Letter from my drug to me:
To my son,
From the day we met, my love for you has been patient.
In your mind I have always been kind.
My love for you delights in evil.
Once you floated on dreamy blue skies, now all your life is based on, is more and more lies.
Getting your next hit was always a must and in the process you broke all trust.
I led you to bad company that corrupted your good character.
You have always been quick to blame, now I say this to your shame.
Our relationship’s flame was burning strong, and ever since, you have done everything wrong.
I would have a laugh while you were sinning and then lie back and begin grinning.
The thing I detested most, was seeing you happy and doing well in life.
I tried my best to destroy you ever having Carryn as your wife.
The times I am happiest is when you are all alone, lying in the gutter on the back of your bone.
Letter from me to my drug:
To the devil in my life!
You delighted most in seeing me in the gutter, with not even a word in my mouth to mutter.
Once I was an honest, kind & loving young lad, but with one hit from you, you took away everything I had.

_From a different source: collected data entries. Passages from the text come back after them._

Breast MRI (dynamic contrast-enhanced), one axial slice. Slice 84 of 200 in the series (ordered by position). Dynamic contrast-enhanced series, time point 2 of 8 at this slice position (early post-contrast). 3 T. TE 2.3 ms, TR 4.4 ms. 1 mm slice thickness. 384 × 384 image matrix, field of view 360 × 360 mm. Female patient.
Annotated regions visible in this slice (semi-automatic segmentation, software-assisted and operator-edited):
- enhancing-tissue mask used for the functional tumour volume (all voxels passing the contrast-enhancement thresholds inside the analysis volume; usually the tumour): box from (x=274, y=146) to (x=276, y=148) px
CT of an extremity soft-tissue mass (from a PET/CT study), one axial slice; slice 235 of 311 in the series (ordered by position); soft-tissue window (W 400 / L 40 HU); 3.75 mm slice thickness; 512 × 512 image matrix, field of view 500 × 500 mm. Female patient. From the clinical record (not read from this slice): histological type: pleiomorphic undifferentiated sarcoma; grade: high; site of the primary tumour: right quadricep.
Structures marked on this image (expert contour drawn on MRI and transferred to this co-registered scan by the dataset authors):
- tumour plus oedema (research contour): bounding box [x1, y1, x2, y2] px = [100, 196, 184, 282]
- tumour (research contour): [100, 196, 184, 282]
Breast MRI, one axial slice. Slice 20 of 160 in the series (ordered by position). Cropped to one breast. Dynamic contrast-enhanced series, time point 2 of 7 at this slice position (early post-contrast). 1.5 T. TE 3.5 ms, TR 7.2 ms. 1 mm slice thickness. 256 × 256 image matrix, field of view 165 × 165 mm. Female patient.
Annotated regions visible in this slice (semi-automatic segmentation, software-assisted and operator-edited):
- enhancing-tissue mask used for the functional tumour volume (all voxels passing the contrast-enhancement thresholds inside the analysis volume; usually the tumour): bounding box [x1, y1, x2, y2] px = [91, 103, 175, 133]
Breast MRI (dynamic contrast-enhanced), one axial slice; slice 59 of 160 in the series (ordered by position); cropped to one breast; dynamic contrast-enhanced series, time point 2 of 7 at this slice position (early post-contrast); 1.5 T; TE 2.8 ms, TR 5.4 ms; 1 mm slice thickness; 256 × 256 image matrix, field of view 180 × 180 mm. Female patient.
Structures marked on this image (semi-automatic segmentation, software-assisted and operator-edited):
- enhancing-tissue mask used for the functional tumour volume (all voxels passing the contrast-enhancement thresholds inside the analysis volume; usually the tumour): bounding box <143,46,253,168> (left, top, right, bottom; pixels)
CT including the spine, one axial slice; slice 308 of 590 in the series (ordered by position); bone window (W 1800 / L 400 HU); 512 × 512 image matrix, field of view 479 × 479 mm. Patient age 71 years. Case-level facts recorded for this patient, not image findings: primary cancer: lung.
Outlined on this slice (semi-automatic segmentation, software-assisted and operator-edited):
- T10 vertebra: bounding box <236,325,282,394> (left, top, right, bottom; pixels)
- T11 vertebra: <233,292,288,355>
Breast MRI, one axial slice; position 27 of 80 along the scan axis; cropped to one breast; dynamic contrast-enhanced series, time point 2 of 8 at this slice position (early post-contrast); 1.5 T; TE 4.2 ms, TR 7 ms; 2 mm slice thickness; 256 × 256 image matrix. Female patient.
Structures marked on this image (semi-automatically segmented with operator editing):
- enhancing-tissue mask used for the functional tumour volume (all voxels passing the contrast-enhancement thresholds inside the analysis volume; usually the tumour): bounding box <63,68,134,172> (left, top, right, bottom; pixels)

Even though I knew that what I was doing was bad, the more I smoked you, you took away the feelings that made me sad.
Once I was a worry free dove, but it was you that ruined all the relationships with the people I love.
You followed me around like I was a young scout, but all you were trying to do was to get me to use you so you could see me down and out.
You never wanted me to have a relationship with God, you rather preferred to see me weak and scared.
So now every day I shall pray, that no longer will I let you lead me astray.
I realise you never had my best interest at heart and now it’s time for us to part.